Architecture
High-level guide to llm-d architecture. Start here, then dive into specific guides.
Core Components
The llm-d architecture is built around three primary concepts: the Router, the InferencePool, and the Model Server.
-
llm-d Router - The intelligent entry point for inference requests. It provides LLM-aware load balancing, request queuing, and policy enforcement. It is composed of two functional parts:
- Proxy: A high-performance L7 proxy (typically Envoy) that accepts user requests and consults the EPP via the
ext-procprotocol to determine the optimal destination. - Endpoint Picker (EPP): The routing engine that scores and selects model server pods based on real-time metrics, KV-cache affinity, and configured policies.
- Proxy: A high-performance L7 proxy (typically Envoy) that accepts user requests and consults the EPP via the
-
InferencePool - The API that defines a group of Model Server Pods sharing the same model and compute configuration. Conceptualized as an "LLM-optimized Service", it serves as the discovery target for the Router.
-
Model Server - The inference engine (such as vLLM or SGLang) that executes the model on hardware accelerators (GPUs, TPUs, HPUs).
Advanced Patterns
llm-d's core design can be extended with optional advanced patterns:
KV Cache Management
llm-d provides a comprehensive ecosystem for managing and reusing the KV cache across the inference pool. This includes:
- Prefix-Cache Aware Routing: Heuristic and precise techniques to maximize cache hits.
- KV-Cache Indexing: Event-driven tracking of cache state across all model servers.
- KV Offloading: Tiered storage hierarchy (CPU, SSD) for extending cache capacity.
See KV Cache Management for an overview of how these components compose.
Disaggregated Serving
In disaggregated serving, a single inference request is split into multiple phases (e.g., Prefill and Decode) handled by specialized workers. The llm-d Router orchestrates this flow by selecting both a prefill and a decode endpoint and coordinating the KV-cache transfer between them.

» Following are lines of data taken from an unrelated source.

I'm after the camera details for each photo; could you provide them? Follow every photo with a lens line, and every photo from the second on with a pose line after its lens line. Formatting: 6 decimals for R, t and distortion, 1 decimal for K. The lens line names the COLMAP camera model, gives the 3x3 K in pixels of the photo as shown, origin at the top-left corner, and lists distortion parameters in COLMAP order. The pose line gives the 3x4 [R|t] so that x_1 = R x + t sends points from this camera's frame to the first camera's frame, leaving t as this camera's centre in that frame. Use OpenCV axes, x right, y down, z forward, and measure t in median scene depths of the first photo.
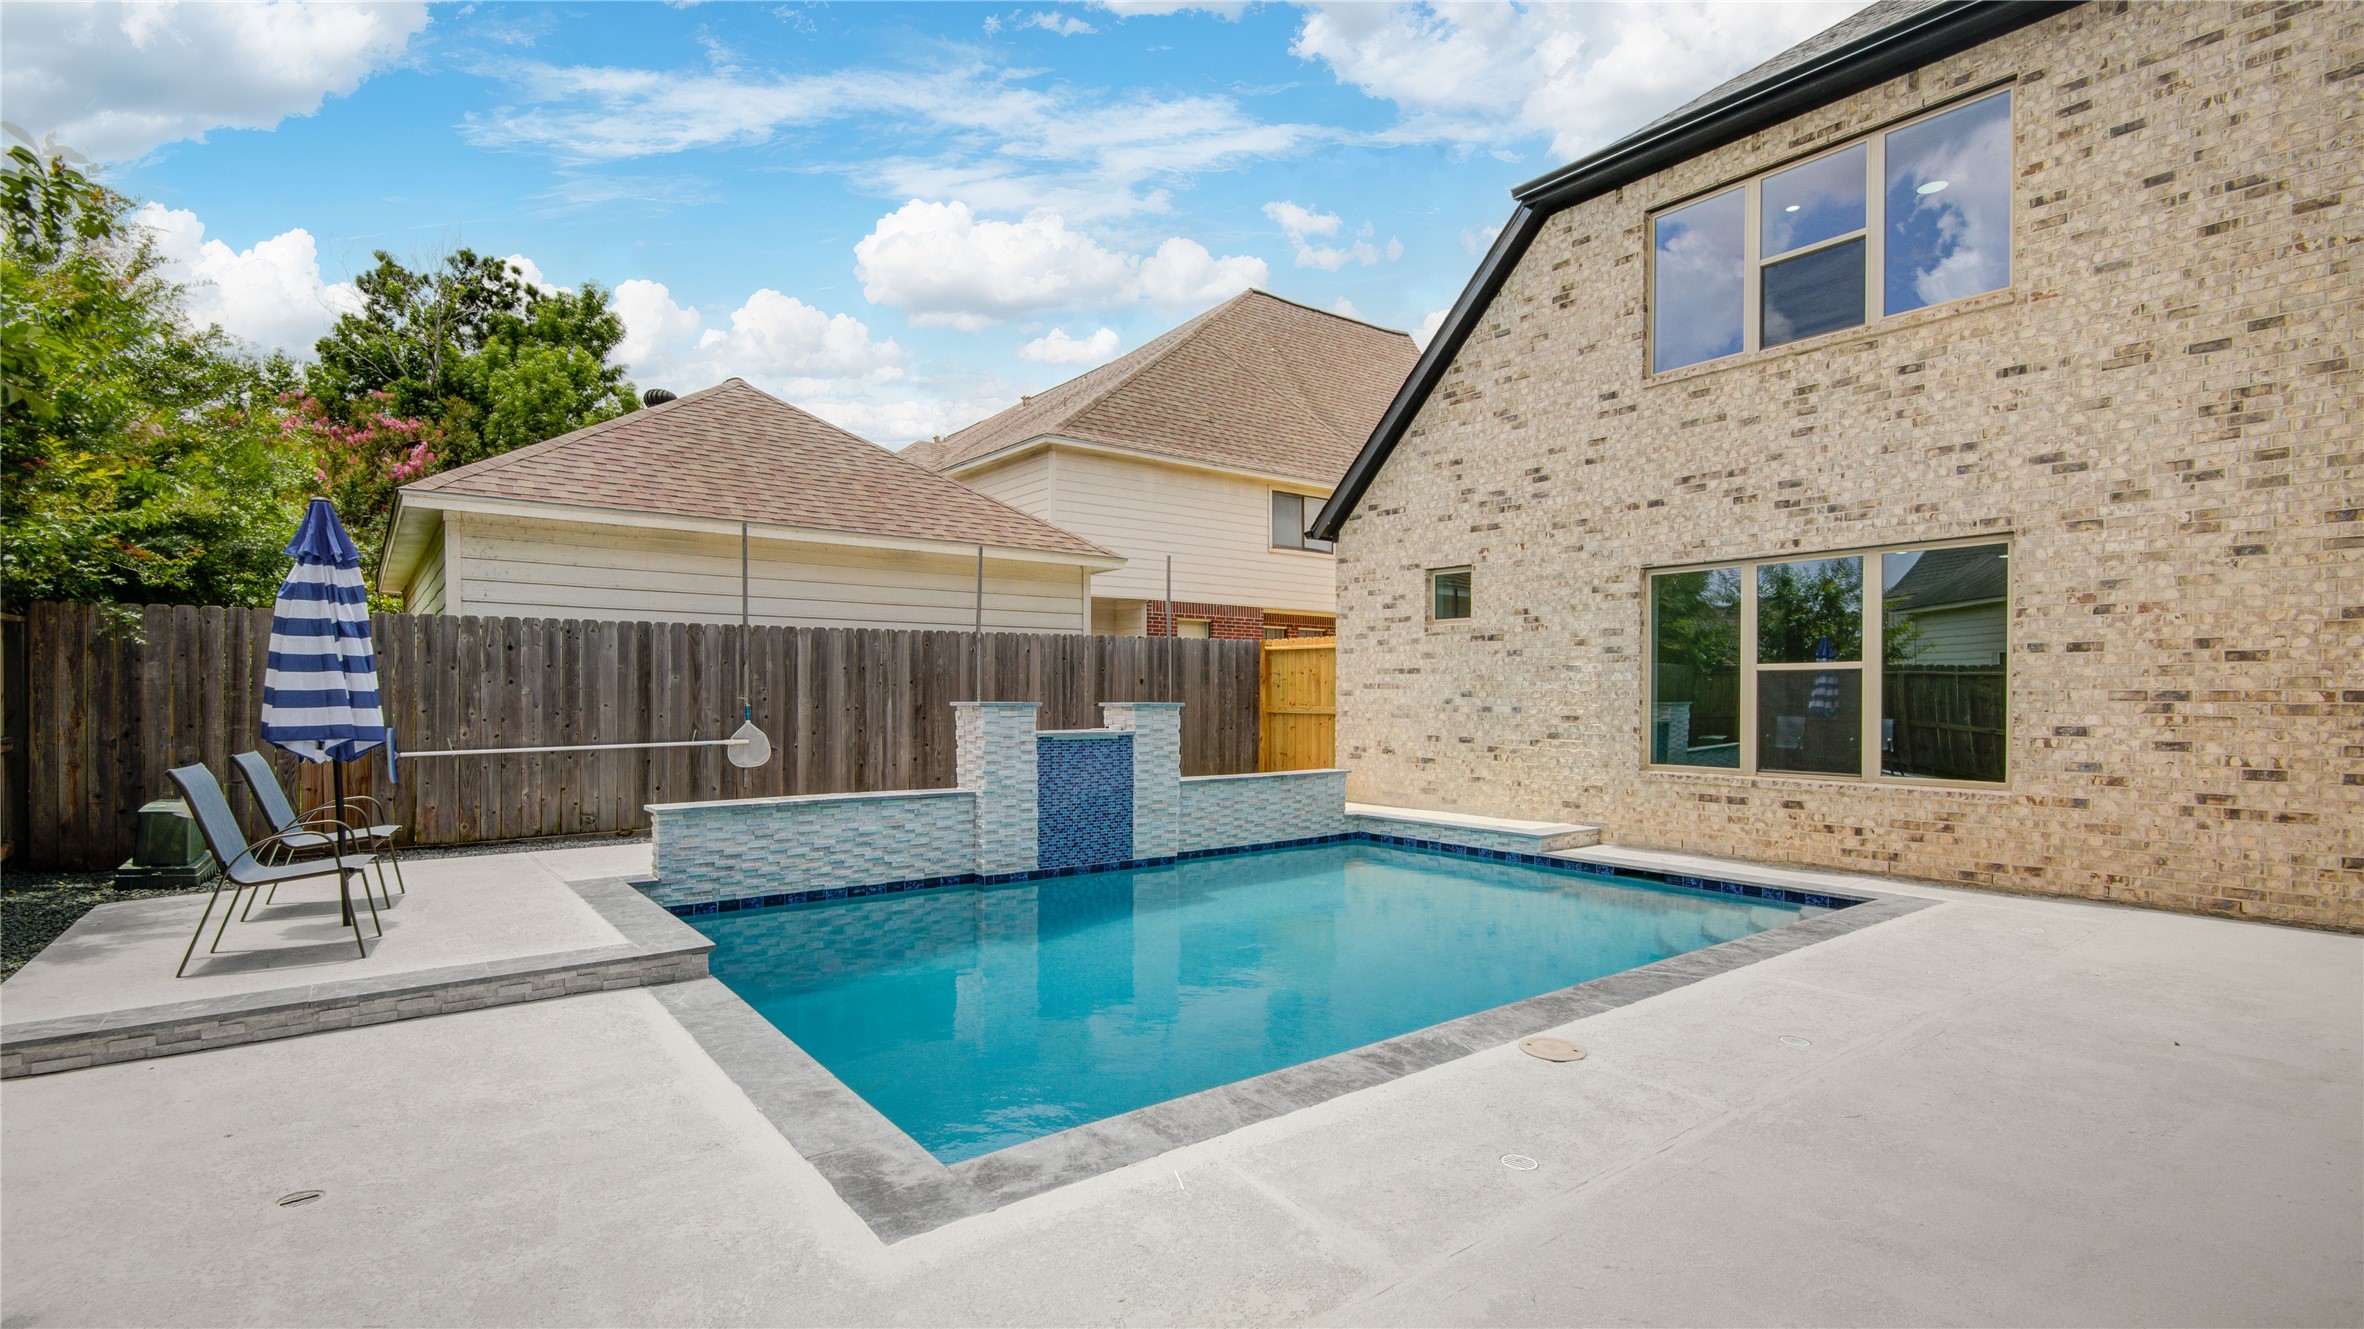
lens RADIAL K [[1072.2, 0, 1182.1], [0, 1072.2, 702.4], [0, 0, 1]] dist [0.005246, -0.003650]
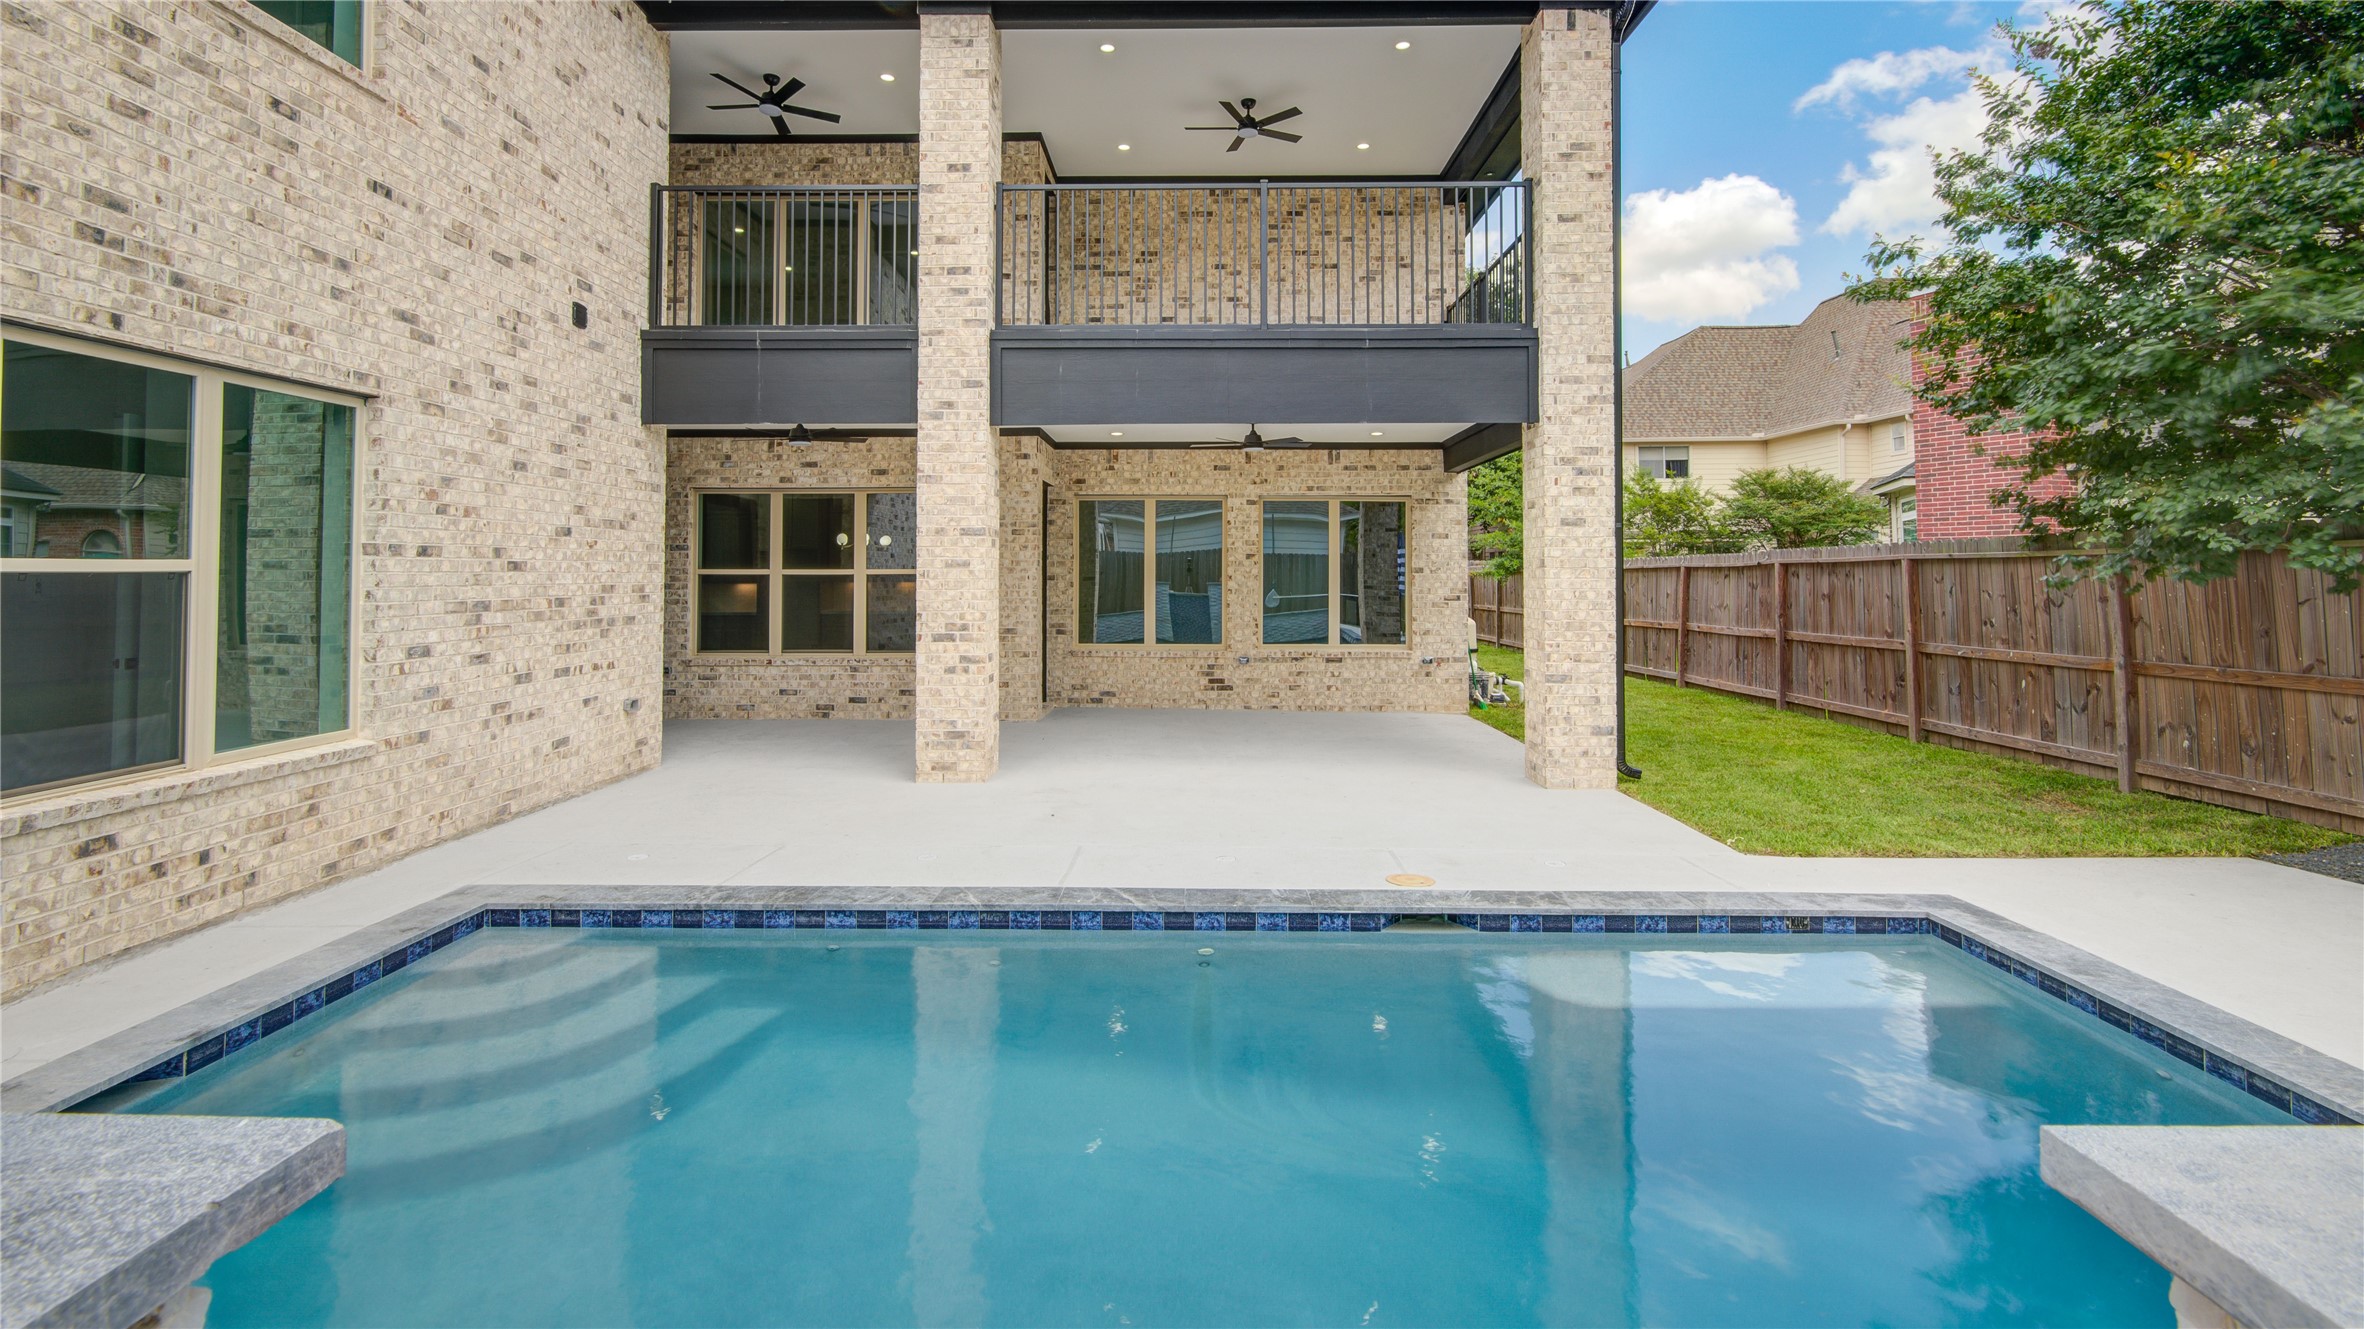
lens RADIAL K [[1072.2, 0, 1181.0], [0, 1072.2, 539.5], [0, 0, 1]] dist [0.005246, -0.003650]
pose [[-0.782017, 0.016267, 0.623045, -0.120823], [0.001797, 0.999714, -0.023846, -0.030396], [-0.623254, -0.017528, -0.781823, 0.992078]]
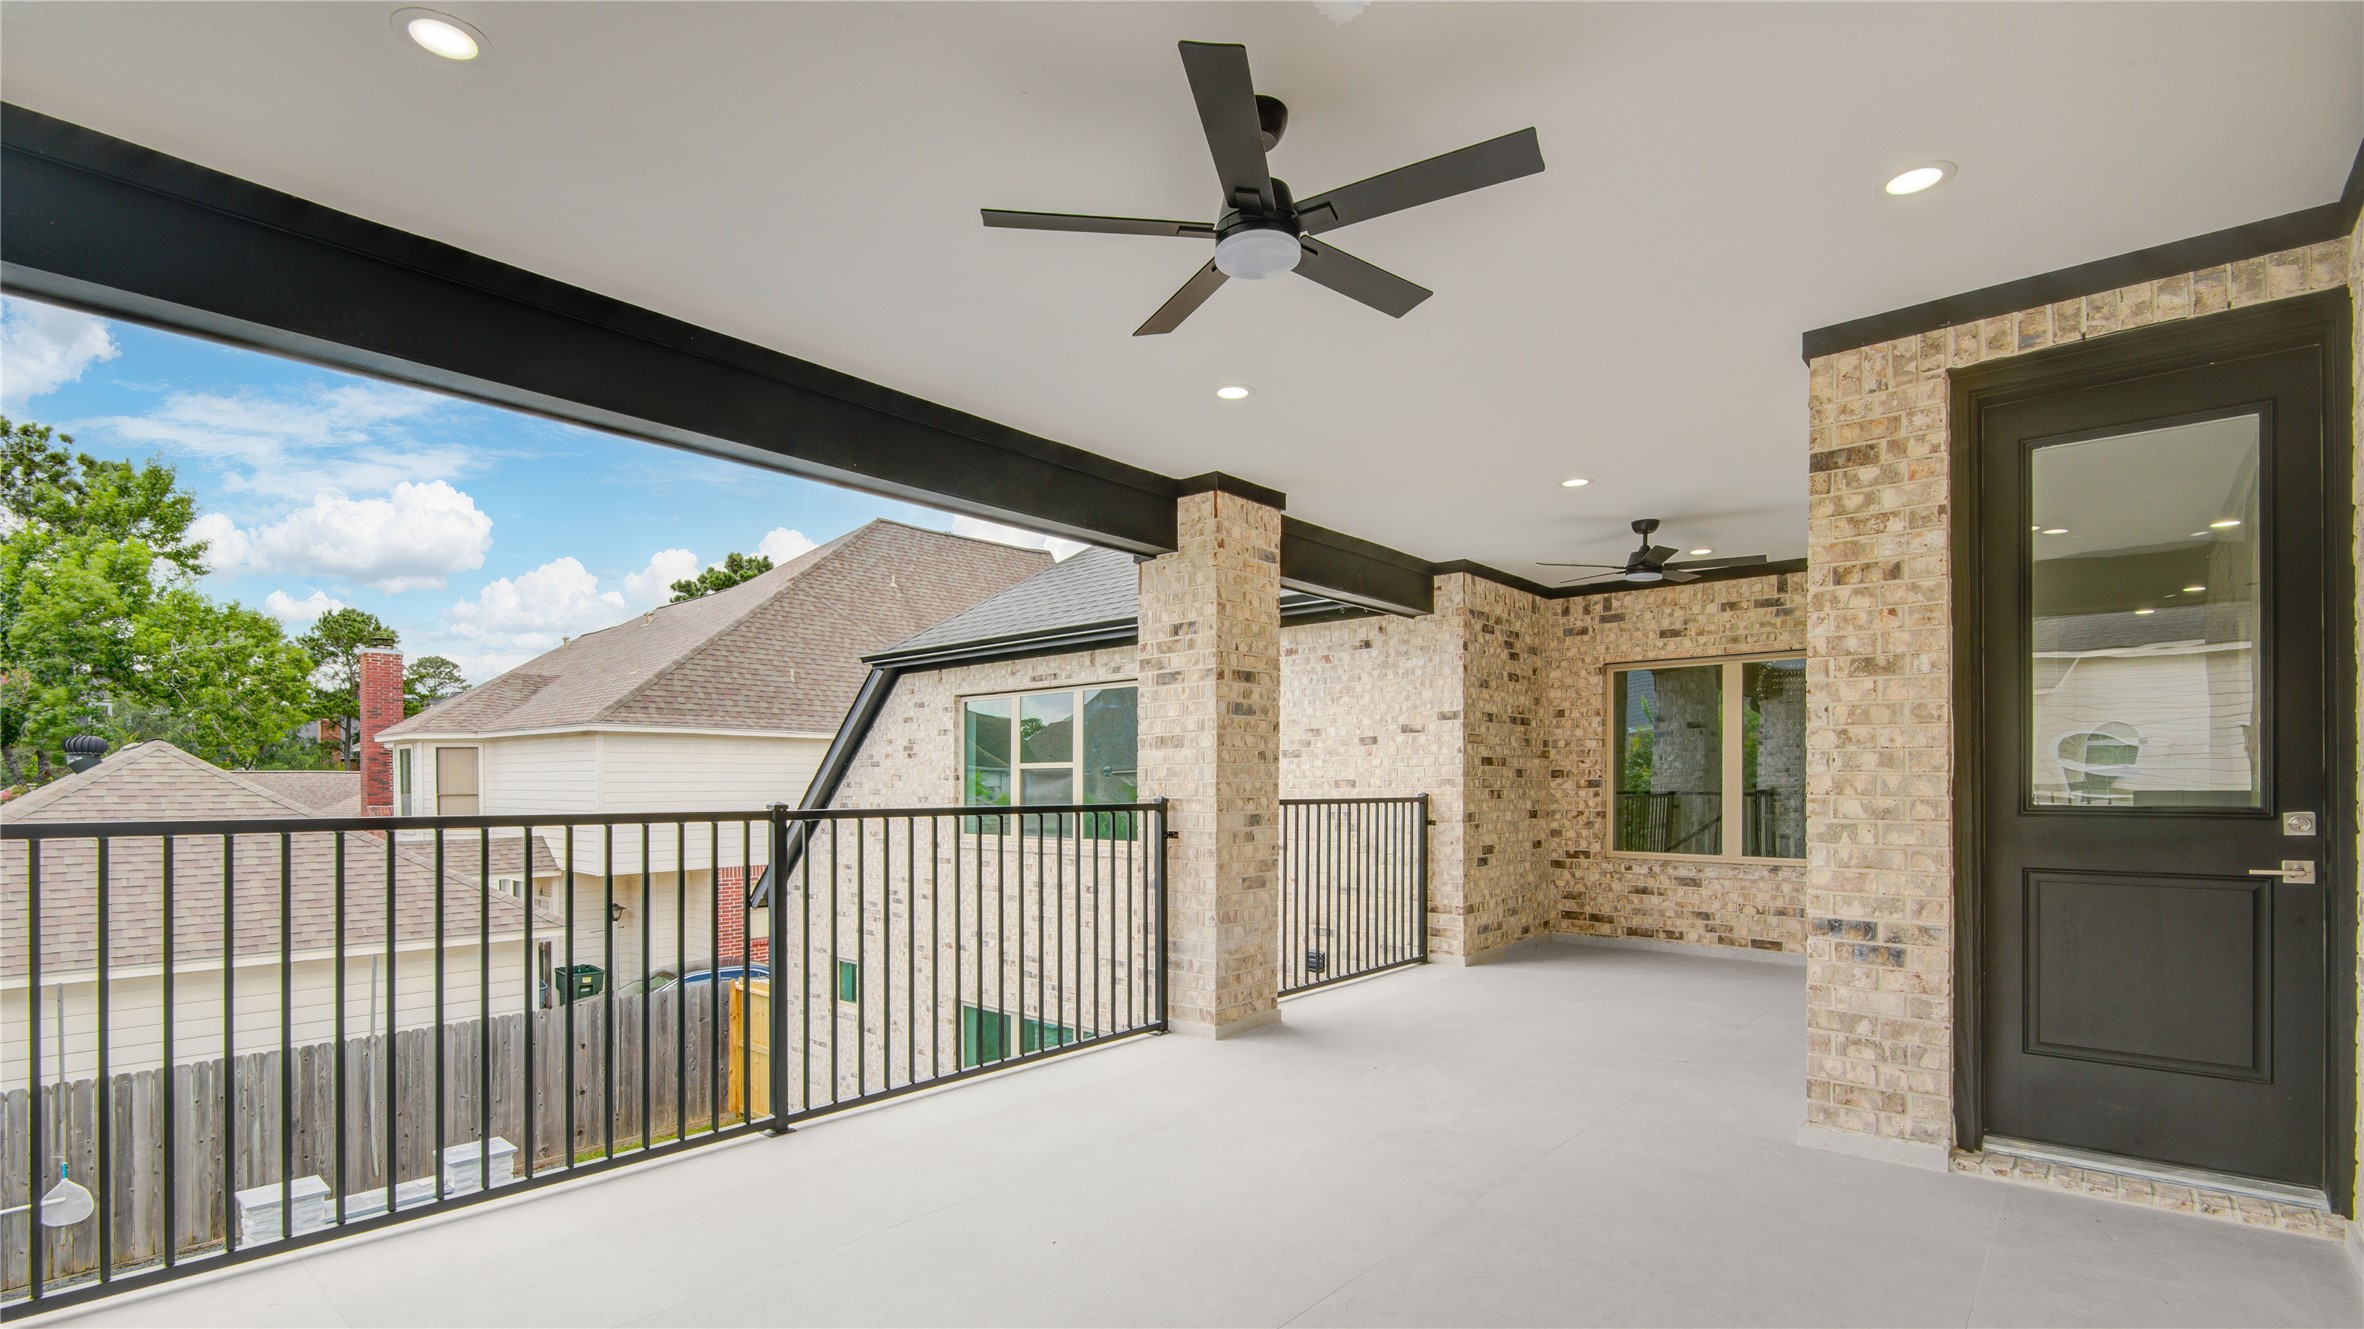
lens RADIAL K [[1072.2, 0, 1180.7], [0, 1072.2, 782.9], [0, 0, 1]] dist [0.005246, -0.003650]
pose [[0.982489, -0.004412, 0.186269, 0.467071], [0.006064, 0.999947, -0.008300, -0.360374], [-0.186222, 0.009284, 0.982464, -0.204359]]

See Disaggregation for complete details.
Predicted Latency-Based Routing
The llm-d Router can be extended with "consultant" sidecars that provide advanced signals for routing decisions. The primary implementation is the Latency Predictor, which enables routing based on predicted ITL and TTFT.
- Latency Predictor: Trains an XGBoost model online to predict request latency for better endpoint scoring and SLO enforcement.
Batch Inference
Batch and offline inference workloads are handled by two modules that can be deployed independently or together. The Batch Gateway provides an OpenAI-compatible Batch API for job management, while the Async Processor dispatches queued requests with flow-control gating. When composed, the Batch Gateway delegates dispatch to the Async Processor.
See Batch Inference for details on the batch inference design.
Autoscaling
llm-d supports proactive, SLO-aware autoscaling through two complementary approaches:
- HPA/KEDA: Standard Kubernetes-native scaling using metrics exported by the EPP (like queue depth).
- Workload Variant Autoscaler (WVA): Globally optimized scaling that minimizes cost by routing traffic across different model variants (e.g., different hardware or quantization) while meeting latency targets.
See Autoscaling for complete details.